Слава аллаху, опять сам себе хозяин. Никто не посмеет спросить: «А ты-то кто такой?» Иногда в порыве благодарных чувств хочется аульчан к себе в гости пригласить, плечи почтенных старцев чапаном новым укрыть. Только жалко дробить кругленькую сумму в кассе да сокращать поголовье личного скота. Э, ладно… Как-нибудь в другой раз. Вдруг подвернется какая-нибудь добыча…

Зимой, в ночь на четырнадцатое февраля, от обильного снегопада обвалился потолок в магазине. «На твоем челе печать невезения», — сокрушались одни. Другие радовались: «Еще повезло. Могло бы и задавить». Из рабкоопа, понятное дело, ревизор за ревизором. Опять покаяния, опять мольбы, слезы. Смилостивились кое-как. Посадили на автолавку: «Послужи-ка чабанам на отгонных участках».

От советчиков, конечно, отбоя нет. Молда, гостивший как раз в ауле, в бутылку полез.

— Что еще за свистопляска? Займешься когда-нибудь делом всерьез?!

— А как же? Всю жизнь об автолавке и мечтал!

— Посмотри на своих сверстников. Кто чабан, кто шахтер…

— Оставь! Умру, а в шахту не полезу, и в пустыне за овцами бродить не стану. А вот автолавка — как раз по мне. И не морочьте голову!

Иногда, долгими ночами, Лапке погружался в пучину дум. Он взвешивал свое прошлое, заглядывал во все его закоулки, мысленно вновь исхаживал все тропинки. И всякий раз поражался причудливой игре прихотливой судьбы, которая кого возносила на вершину удачи, кого низвергала в пропасть бесславия. И сравнивал себя со своими сверстниками. И так и сяк прикидывал. В каждый хлев, в каждый дом — в мыслях заглядывал. И непременно получалось, что самый удобный угол — свой, самый просторный хлев — свой, самый уютный, теплый очаг — свой. А ведь и впрямь: нужды никакой, дом — полная чаша, поголовье скота растет. Как говорится, и кость крепка, и кишки в сале.

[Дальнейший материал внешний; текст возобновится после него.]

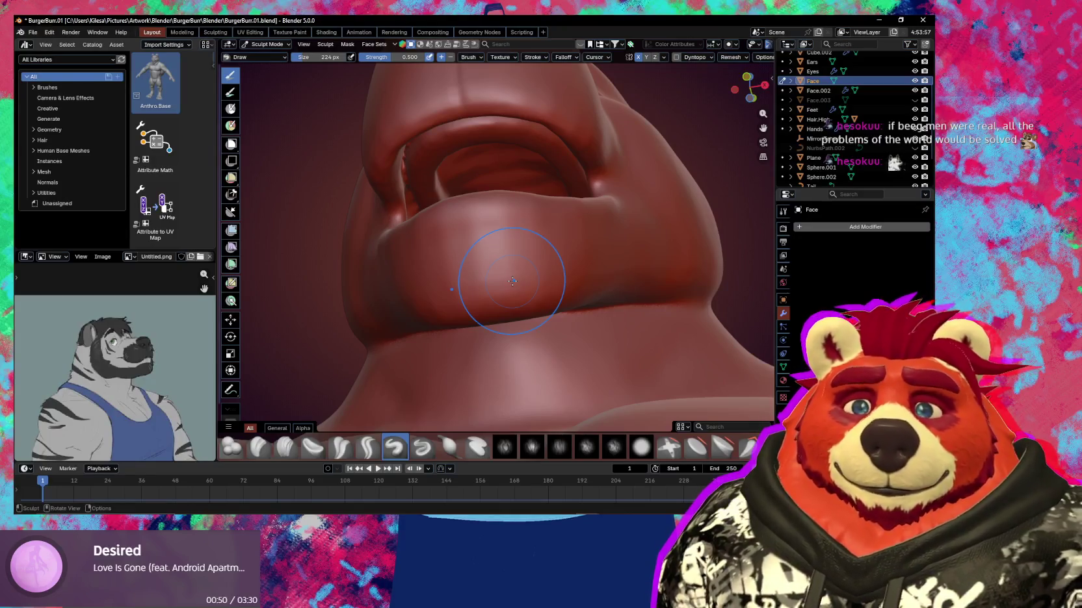
mouse_move(498, 289)
middle_mouse_down()
mouse_move(501, 308)
mouse_move(551, 268)
middle_mouse_up()
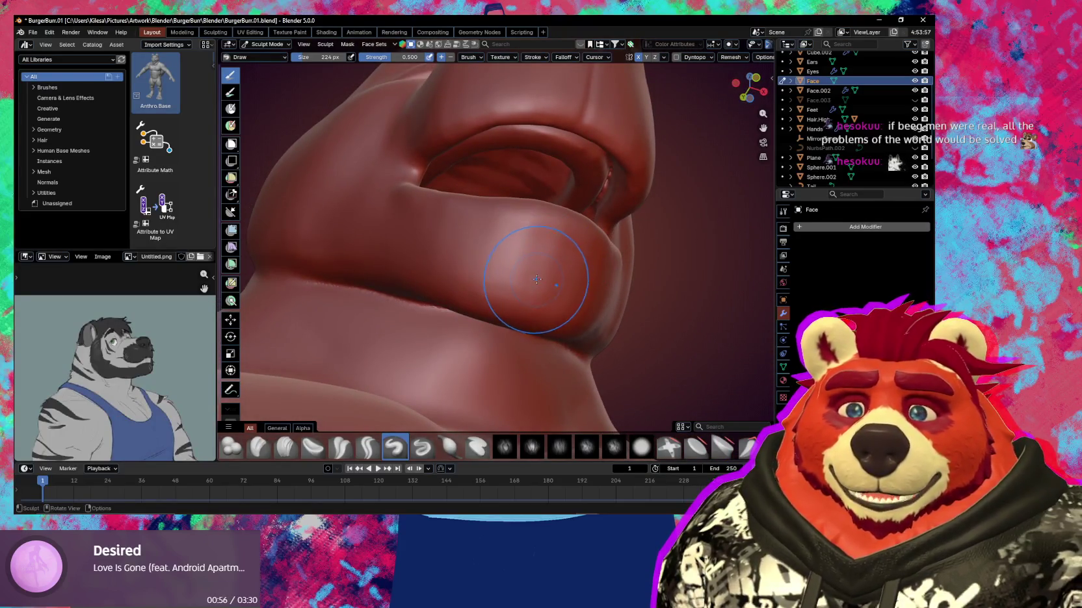
mouse_move(524, 278)
middle_mouse_down()
mouse_move(465, 296)
mouse_move(520, 303)
mouse_move(536, 267)
mouse_move(484, 314)
mouse_move(513, 323)
mouse_move(459, 312)
mouse_move(483, 338)
mouse_move(471, 293)
middle_mouse_up()
key("f")
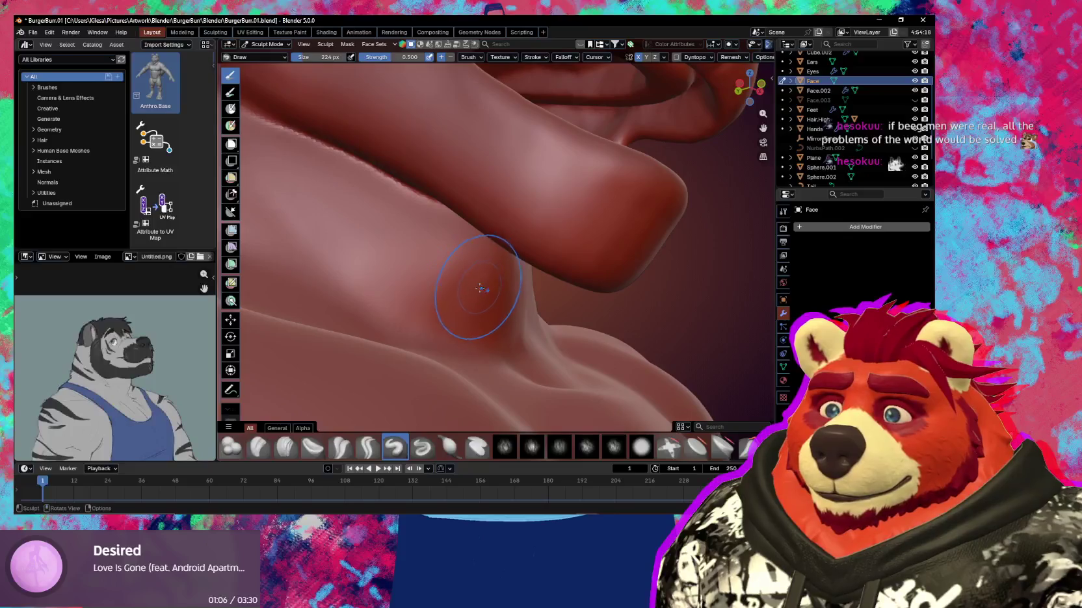
left_click(474, 262)
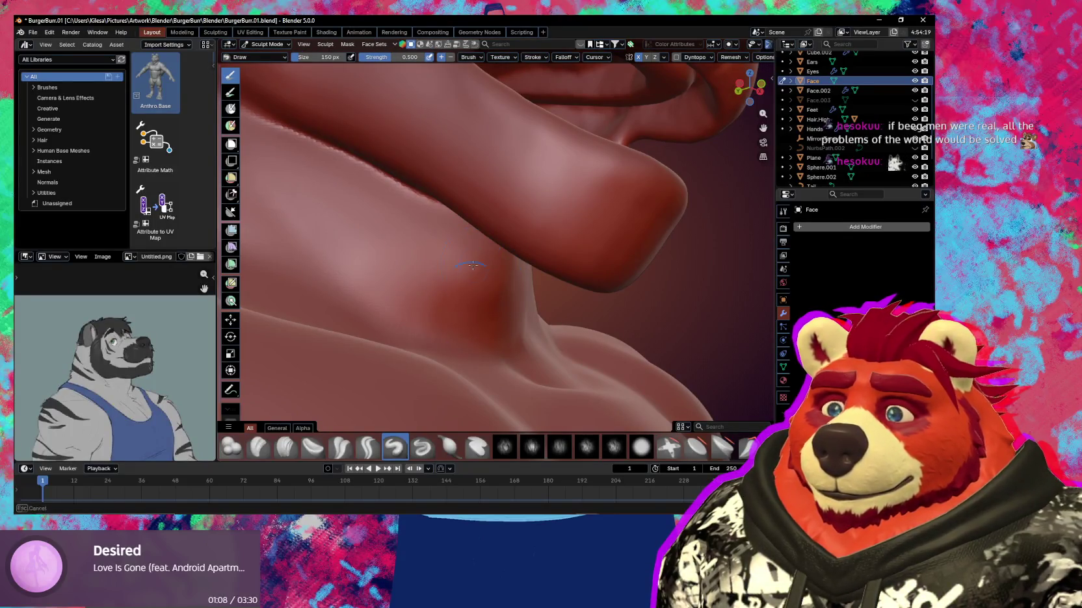
middle_click_drag(437, 289, 370, 228)
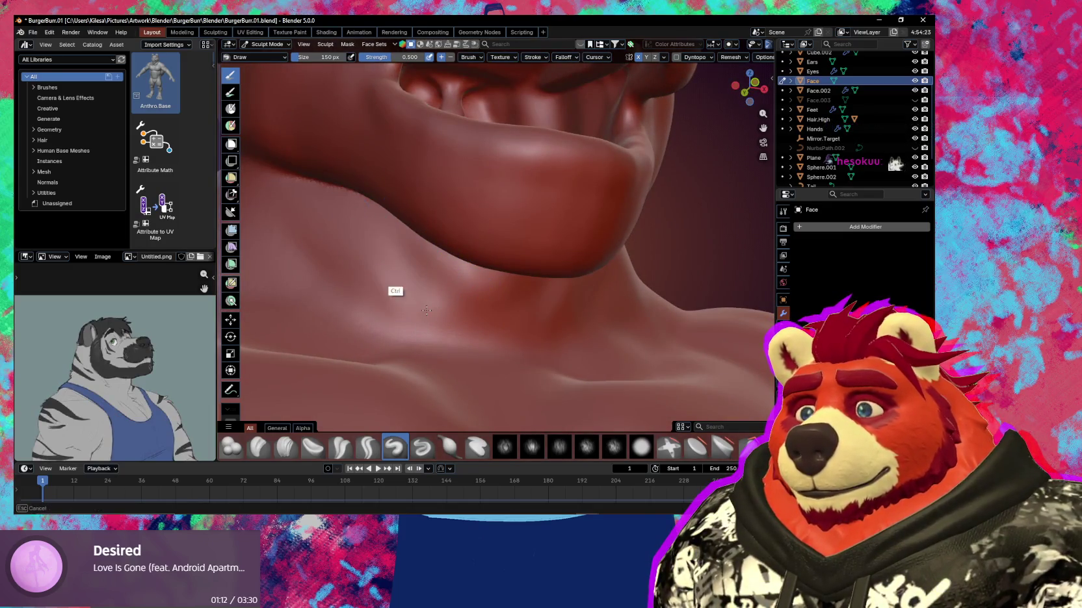
mouse_move(404, 256)
middle_mouse_down("ctrl")
mouse_move(397, 312)
mouse_move(457, 318)
mouse_move(461, 229)
mouse_move(415, 355)
mouse_move(507, 337)
middle_mouse_up("ctrl")
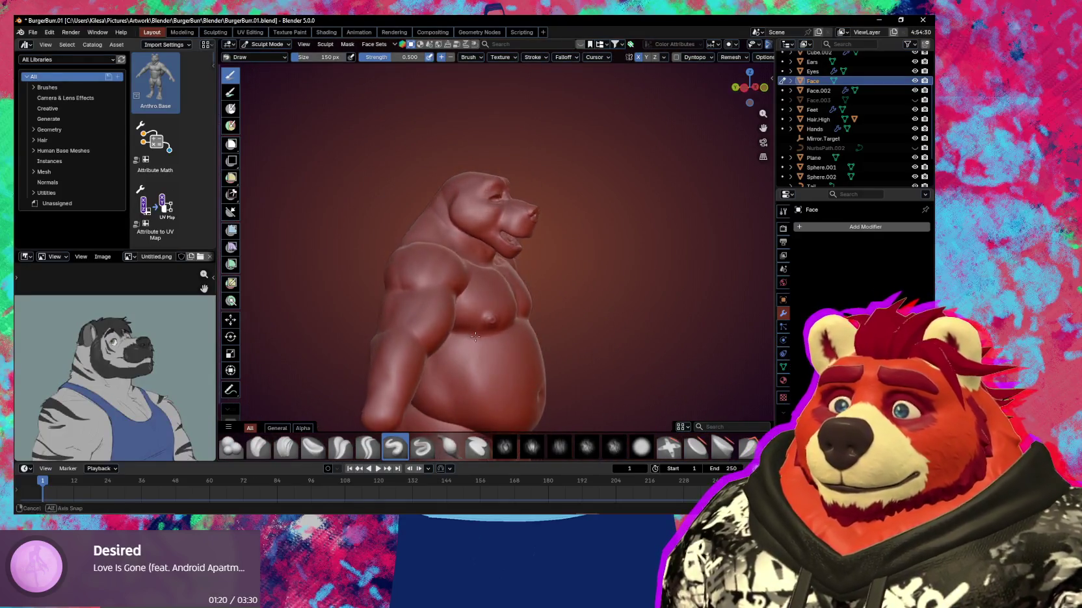
Inspect the belly and thighs from the rear, then crease under the buttock with Crease Sharp
mouse_move(506, 338)
middle_mouse_down()
mouse_move(363, 324)
mouse_move(536, 274)
mouse_move(462, 304)
mouse_move(498, 291)
mouse_move(473, 345)
mouse_move(455, 292)
middle_mouse_up()
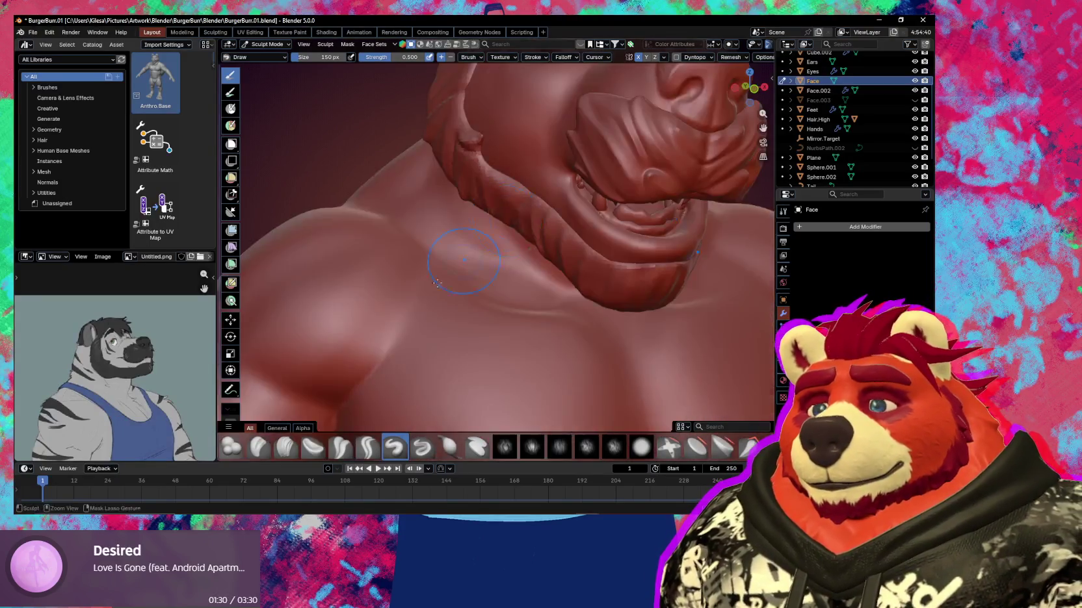
scroll(439, 355, "down", 4)
mouse_move(452, 342)
middle_mouse_down("shift")
mouse_move(458, 241)
mouse_move(451, 272)
mouse_move(485, 234)
mouse_move(477, 254)
mouse_move(448, 249)
mouse_move(445, 231)
middle_mouse_up("shift")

А у других? Ну, смотался он на днях к знакомым чабанам. Расплод овец — горячая пора. Лапке о житье-бытье расспрашивает, чабан о ягнятах долдонит. Лапке — дремать, чабан — орать: «Эй, пригони сюда барана-производителя!» Он пару ящиков водки прихватил, чтобы настроение поднять, а чабану и присесть недосуг. Он ему новый костюм сует, а чабан про раздельную пастьбу поет. Тьфу!.. Разве это жизнь?! Махнул он рукой и укатил восвояси.

Благодарение всевышнему, неведомы ему чабанские заботы. Дрыхни — сколько влезет. Проснешься часов в десять, долго чай дуешь, крепкий, крутой, с верблюжьим молочком. Потом, обмахиваясь, спрашиваешь: «А где детки?» «На двор выпроводила, — отвечает юная жена. — Чтоб тебе чаек попить не мешали…» «А-а… — подумаешь с удовольствием. — Ну, я, пожалуй, подамся в район». В глазах жены вспыхивает огонек. «В район», — звучит так значительно и непостижимо таинственно. Потом заведешь машину и даешь жене наказы: «Смотри, чтобы дети не купались в пруду. Пиявки искусают. Старик Жанадиль давненько брал в долг два кило чая. Пусть вернет деньги. Ковры из гостевой вынеси на солнце. Выбей, почисти! Да за скотом приглядывай!» И пока не тронешься с места, вколачиваешь в бабью башку: «Сделай! Смотри!.. Приглядывай!..»

К обеду, волоча за собой сизый шлейф пыли, въезжает в район. Первый визит наносится кому? Ну, конечно, председателю рабкоопа. «Как живете-можете, почтенный? В здравии ли все ваше семейство? Может, пора подкинуть свежего мясца, уважаемый? А может, малость прогуляемся-поразвеемся? Не угодно ли за мой счет, радетель-благодетель?..»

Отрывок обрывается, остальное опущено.